Task
All of the data must be returned word for word.

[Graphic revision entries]

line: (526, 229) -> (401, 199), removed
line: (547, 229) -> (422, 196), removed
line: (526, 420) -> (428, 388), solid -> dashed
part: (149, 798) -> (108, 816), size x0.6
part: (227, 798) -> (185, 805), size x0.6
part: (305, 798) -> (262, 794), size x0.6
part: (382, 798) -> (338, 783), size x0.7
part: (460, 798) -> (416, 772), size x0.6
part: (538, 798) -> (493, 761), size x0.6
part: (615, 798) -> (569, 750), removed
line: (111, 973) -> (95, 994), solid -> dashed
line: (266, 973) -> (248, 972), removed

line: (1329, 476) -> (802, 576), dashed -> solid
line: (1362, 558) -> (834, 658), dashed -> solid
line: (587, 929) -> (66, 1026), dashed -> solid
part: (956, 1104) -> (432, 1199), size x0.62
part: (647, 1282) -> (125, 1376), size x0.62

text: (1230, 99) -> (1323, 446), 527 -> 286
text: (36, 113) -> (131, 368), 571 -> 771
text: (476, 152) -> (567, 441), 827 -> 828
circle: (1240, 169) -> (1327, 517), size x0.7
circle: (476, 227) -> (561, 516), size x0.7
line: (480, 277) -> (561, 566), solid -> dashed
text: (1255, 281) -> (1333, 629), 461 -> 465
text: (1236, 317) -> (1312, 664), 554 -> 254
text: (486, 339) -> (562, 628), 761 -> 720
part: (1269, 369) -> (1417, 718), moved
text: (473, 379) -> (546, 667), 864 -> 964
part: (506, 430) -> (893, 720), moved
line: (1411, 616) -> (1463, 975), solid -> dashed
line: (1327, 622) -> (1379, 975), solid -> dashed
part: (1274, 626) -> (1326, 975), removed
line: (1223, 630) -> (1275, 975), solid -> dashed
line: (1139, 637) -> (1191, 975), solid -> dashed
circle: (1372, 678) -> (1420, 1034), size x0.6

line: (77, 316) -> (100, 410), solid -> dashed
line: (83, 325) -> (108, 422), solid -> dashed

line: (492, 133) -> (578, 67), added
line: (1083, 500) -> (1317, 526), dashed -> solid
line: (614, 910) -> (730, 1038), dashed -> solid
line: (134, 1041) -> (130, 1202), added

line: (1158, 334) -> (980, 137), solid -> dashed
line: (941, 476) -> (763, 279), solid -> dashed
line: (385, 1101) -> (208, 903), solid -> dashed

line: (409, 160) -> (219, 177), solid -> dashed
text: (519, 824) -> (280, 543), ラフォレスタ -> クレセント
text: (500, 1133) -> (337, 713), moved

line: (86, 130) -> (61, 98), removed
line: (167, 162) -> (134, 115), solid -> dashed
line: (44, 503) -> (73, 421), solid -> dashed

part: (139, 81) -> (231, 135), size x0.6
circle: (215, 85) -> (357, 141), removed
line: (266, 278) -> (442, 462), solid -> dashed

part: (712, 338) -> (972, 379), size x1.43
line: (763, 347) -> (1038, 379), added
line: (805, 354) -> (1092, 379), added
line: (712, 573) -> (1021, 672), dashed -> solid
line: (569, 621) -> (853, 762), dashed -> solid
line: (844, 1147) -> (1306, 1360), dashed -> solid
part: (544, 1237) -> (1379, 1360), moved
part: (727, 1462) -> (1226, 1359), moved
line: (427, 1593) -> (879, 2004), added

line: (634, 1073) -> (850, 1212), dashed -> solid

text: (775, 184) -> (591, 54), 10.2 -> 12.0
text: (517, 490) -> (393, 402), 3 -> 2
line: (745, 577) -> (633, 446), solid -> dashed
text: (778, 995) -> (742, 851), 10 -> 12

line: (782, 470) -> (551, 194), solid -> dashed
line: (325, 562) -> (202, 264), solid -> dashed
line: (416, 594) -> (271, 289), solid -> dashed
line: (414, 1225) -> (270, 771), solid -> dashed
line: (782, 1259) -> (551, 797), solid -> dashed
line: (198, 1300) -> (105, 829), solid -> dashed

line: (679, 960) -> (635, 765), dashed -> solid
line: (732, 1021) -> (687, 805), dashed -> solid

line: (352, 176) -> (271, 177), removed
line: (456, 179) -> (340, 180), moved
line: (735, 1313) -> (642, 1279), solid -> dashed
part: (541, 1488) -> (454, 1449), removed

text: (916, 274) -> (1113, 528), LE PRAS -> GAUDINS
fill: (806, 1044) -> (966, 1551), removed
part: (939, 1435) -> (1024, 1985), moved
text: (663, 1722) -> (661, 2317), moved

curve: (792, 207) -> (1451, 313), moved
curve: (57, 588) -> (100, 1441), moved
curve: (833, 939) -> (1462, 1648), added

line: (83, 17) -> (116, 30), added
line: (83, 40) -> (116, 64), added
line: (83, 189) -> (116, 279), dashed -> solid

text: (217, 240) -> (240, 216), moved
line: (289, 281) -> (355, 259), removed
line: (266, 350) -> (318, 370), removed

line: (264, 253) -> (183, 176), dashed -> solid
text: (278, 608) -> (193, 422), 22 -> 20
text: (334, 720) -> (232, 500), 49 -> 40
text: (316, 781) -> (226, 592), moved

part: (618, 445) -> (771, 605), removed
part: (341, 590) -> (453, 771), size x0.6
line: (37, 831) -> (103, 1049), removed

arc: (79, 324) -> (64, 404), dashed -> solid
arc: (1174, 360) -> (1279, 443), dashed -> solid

Response below
line: (526, 229) -> (401, 199), removed
line: (547, 229) -> (422, 196), removed
line: (526, 420) -> (428, 388), solid -> dashed
part: (149, 798) -> (108, 816), size x0.6
part: (227, 798) -> (185, 805), size x0.6
part: (305, 798) -> (262, 794), size x0.6
part: (382, 798) -> (338, 783), size x0.7
part: (460, 798) -> (416, 772), size x0.6
part: (538, 798) -> (493, 761), size x0.6
part: (615, 798) -> (569, 750), removed
line: (111, 973) -> (95, 994), solid -> dashed
line: (266, 973) -> (248, 972), removed

line: (1329, 476) -> (802, 576), dashed -> solid
line: (1362, 558) -> (834, 658), dashed -> solid
line: (587, 929) -> (66, 1026), dashed -> solid
part: (956, 1104) -> (432, 1199), size x0.62
part: (647, 1282) -> (125, 1376), size x0.62

text: (1230, 99) -> (1323, 446), 527 -> 286
text: (36, 113) -> (131, 368), 571 -> 771
text: (476, 152) -> (567, 441), 827 -> 828
circle: (1240, 169) -> (1327, 517), size x0.7
circle: (476, 227) -> (561, 516), size x0.7
line: (480, 277) -> (561, 566), solid -> dashed
text: (1255, 281) -> (1333, 629), 461 -> 465
text: (1236, 317) -> (1312, 664), 554 -> 254
text: (486, 339) -> (562, 628), 761 -> 720
part: (1269, 369) -> (1417, 718), moved
text: (473, 379) -> (546, 667), 864 -> 964
part: (506, 430) -> (893, 720), moved
line: (1411, 616) -> (1463, 975), solid -> dashed
line: (1327, 622) -> (1379, 975), solid -> dashed
part: (1274, 626) -> (1326, 975), removed
line: (1223, 630) -> (1275, 975), solid -> dashed
line: (1139, 637) -> (1191, 975), solid -> dashed
circle: (1372, 678) -> (1420, 1034), size x0.6

line: (77, 316) -> (100, 410), solid -> dashed
line: (83, 325) -> (108, 422), solid -> dashed

line: (492, 133) -> (578, 67), added
line: (1083, 500) -> (1317, 526), dashed -> solid
line: (614, 910) -> (730, 1038), dashed -> solid
line: (134, 1041) -> (130, 1202), added

line: (1158, 334) -> (980, 137), solid -> dashed
line: (941, 476) -> (763, 279), solid -> dashed
line: (385, 1101) -> (208, 903), solid -> dashed

line: (409, 160) -> (219, 177), solid -> dashed
text: (519, 824) -> (280, 543), ラフォレスタ -> クレセント
text: (500, 1133) -> (337, 713), moved

line: (86, 130) -> (61, 98), removed
line: (167, 162) -> (134, 115), solid -> dashed
line: (44, 503) -> (73, 421), solid -> dashed

part: (139, 81) -> (231, 135), size x0.6
circle: (215, 85) -> (357, 141), removed
line: (266, 278) -> (442, 462), solid -> dashed

part: (712, 338) -> (972, 379), size x1.43
line: (763, 347) -> (1038, 379), added
line: (805, 354) -> (1092, 379), added
line: (712, 573) -> (1021, 672), dashed -> solid
line: (569, 621) -> (853, 762), dashed -> solid
line: (844, 1147) -> (1306, 1360), dashed -> solid
part: (544, 1237) -> (1379, 1360), moved
part: (727, 1462) -> (1226, 1359), moved
line: (427, 1593) -> (879, 2004), added

line: (634, 1073) -> (850, 1212), dashed -> solid

text: (775, 184) -> (591, 54), 10.2 -> 12.0
text: (517, 490) -> (393, 402), 3 -> 2
line: (745, 577) -> (633, 446), solid -> dashed
text: (778, 995) -> (742, 851), 10 -> 12

line: (782, 470) -> (551, 194), solid -> dashed
line: (325, 562) -> (202, 264), solid -> dashed
line: (416, 594) -> (271, 289), solid -> dashed
line: (414, 1225) -> (270, 771), solid -> dashed
line: (782, 1259) -> (551, 797), solid -> dashed
line: (198, 1300) -> (105, 829), solid -> dashed

line: (679, 960) -> (635, 765), dashed -> solid
line: (732, 1021) -> (687, 805), dashed -> solid

line: (352, 176) -> (271, 177), removed
line: (456, 179) -> (340, 180), moved
line: (735, 1313) -> (642, 1279), solid -> dashed
part: (541, 1488) -> (454, 1449), removed

text: (916, 274) -> (1113, 528), LE PRAS -> GAUDINS
fill: (806, 1044) -> (966, 1551), removed
part: (939, 1435) -> (1024, 1985), moved
text: (663, 1722) -> (661, 2317), moved

curve: (792, 207) -> (1451, 313), moved
curve: (57, 588) -> (100, 1441), moved
curve: (833, 939) -> (1462, 1648), added

line: (83, 17) -> (116, 30), added
line: (83, 40) -> (116, 64), added
line: (83, 189) -> (116, 279), dashed -> solid

text: (217, 240) -> (240, 216), moved
line: (289, 281) -> (355, 259), removed
line: (266, 350) -> (318, 370), removed

line: (264, 253) -> (183, 176), dashed -> solid
text: (278, 608) -> (193, 422), 22 -> 20
text: (334, 720) -> (232, 500), 49 -> 40
text: (316, 781) -> (226, 592), moved

part: (618, 445) -> (771, 605), removed
part: (341, 590) -> (453, 771), size x0.6
line: (37, 831) -> (103, 1049), removed

arc: (79, 324) -> (64, 404), dashed -> solid
arc: (1174, 360) -> (1279, 443), dashed -> solid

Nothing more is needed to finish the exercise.